- Directions
Only the lines below from the one that contains "miMoodle/mod/certificate/type/miCertificado/certificate.php..." through the one that contains "ig mobile und" should appear in your answer, exact and without pictures.

- Records shown

+++

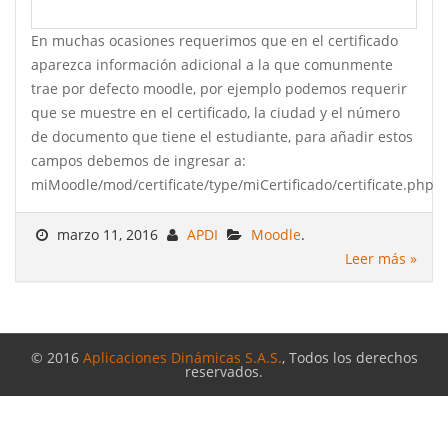
En muchas ocasiones requerimos que en el certificado
aparezca información adicional a la que comunmente
trae por defecto moodle, por ejemplo podemos requerir
que se muestre en el certificado, la ciudad y el número
de documento que tiene el estudiante, para añadir estos
campos debemos de ingresar a:
miMoodle/mod/certificate/type/miCertificado/certificate.php...
marzo 11, 2016
APDI
Moodle
.
Leer más »
© 2016
Aplicaciones Dinámicas S.A.S.
, Todos los derechos
reservados.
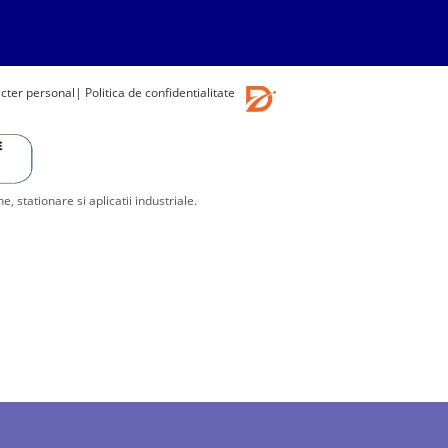
acter personal
| Politica de confidentialitate
stationare si aplicatii industriale.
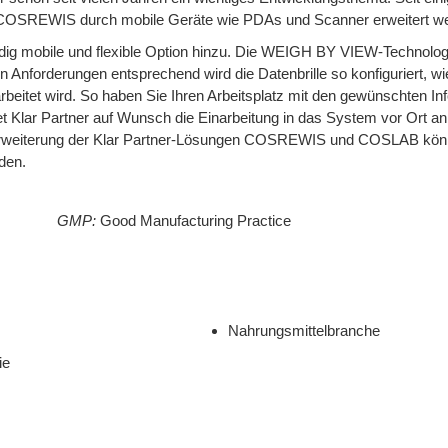
COSREWIS durch mobile Geräte wie PDAs und Scanner erweitert w
ig mobile und flexible Option hinzu. Die WEIGH BY VIEW-Technologi
n Anforderungen entsprechend wird die Datenbrille so konfiguriert, wi
beitet wird. So haben Sie Ihren Arbeitsplatz mit den gewünschten In
tet Klar Partner auf Wunsch die Einarbeitung in das System vor Ort a
len Erweiterung der Klar Partner-Lösungen COSREWIS und COSLAB kö
den.
GMP:
Good Manufacturing Practice
Nahrungsmittelbranche
ie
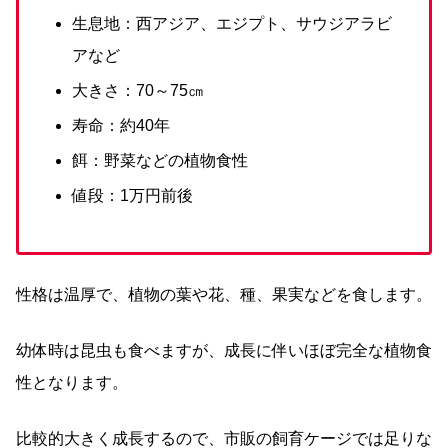
生息地：西アジア、エジプト、サウジアラビ
アなど
大きさ：70～75㎝
寿命：約40年
餌：野菜などの植物食性
値段：1万円前後
性格は温厚で、植物の葉や花、種、果実などを食します。
幼体時は昆虫も食べますが、成長に伴いほぼ完全な植物食
性となります。
比較的大きく成長するので、市販の飼育ケージでは足りな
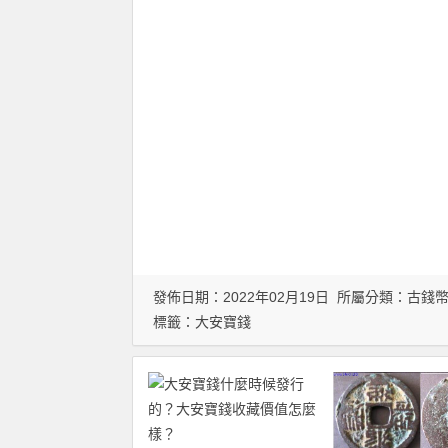
發佈日期：2022年02月19日 所屬分類：
古錢
標籤：
大安寶錢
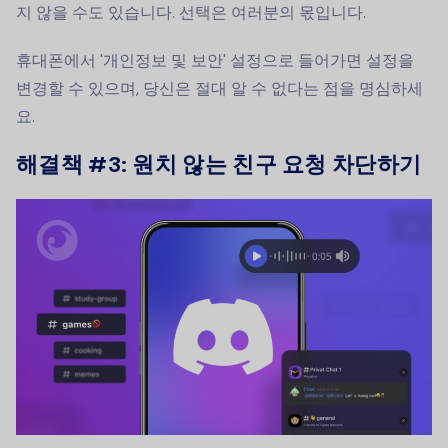
지 않을 수도 있습니다. 선택은 여러분의 몫입니다.
휴대폰에서 '개인정보 및 보안' 설정으로 들어가면 설정을
변경할 수 있으며, 당신은 절대 알 수 없다는 점을 명심하세
요.
해결책 #3: 원치 않는 친구 요청 차단하기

+++

- Answer box
miMoodle/mod/certificate/type/miCertificado/certificate.php...
marzo 11, 2016
APDI
Moodle
.
Leer más »
© 2016
Aplicaciones Dinámicas S.A.S.
, Todos los derechos
reservados.
acter personal
| Politica de confidentialitate
stationare si aplicatii industriale.
COSREWIS durch mobile Geräte wie PDAs und Scanner erweitert w
ig mobile und flexible Option hinzu. Die WEIGH BY VIEW-Technologi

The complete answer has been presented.